WORK REQUEST
Entries follow. Give back exactly the lines starting at the one containing "Voor een kleine toegangsprijs zamelde de" and ending at the one containing "Ladies, sponsoren, quizmaster en", and no other lines.

Transcribed page contents:
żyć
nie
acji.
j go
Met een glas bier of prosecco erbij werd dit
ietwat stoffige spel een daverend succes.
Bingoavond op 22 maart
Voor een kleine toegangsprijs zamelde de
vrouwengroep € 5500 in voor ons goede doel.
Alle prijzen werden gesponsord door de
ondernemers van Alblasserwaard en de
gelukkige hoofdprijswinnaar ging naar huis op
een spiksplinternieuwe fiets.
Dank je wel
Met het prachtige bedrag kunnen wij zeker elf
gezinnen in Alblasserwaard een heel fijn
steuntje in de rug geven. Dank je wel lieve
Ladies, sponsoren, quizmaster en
...
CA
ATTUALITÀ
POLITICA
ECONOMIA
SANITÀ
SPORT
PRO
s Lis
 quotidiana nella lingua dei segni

RESULT OF THE TASK
Voor een kleine toegangsprijs zamelde de
vrouwengroep € 5500 in voor ons goede doel.
Alle prijzen werden gesponsord door de
ondernemers van Alblasserwaard en de
gelukkige hoofdprijswinnaar ging naar huis op
een spiksplinternieuwe fiets.
Dank je wel
Met het prachtige bedrag kunnen wij zeker elf
gezinnen in Alblasserwaard een heel fijn
steuntje in de rug geven. Dank je wel lieve
Ladies, sponsoren, quizmaster en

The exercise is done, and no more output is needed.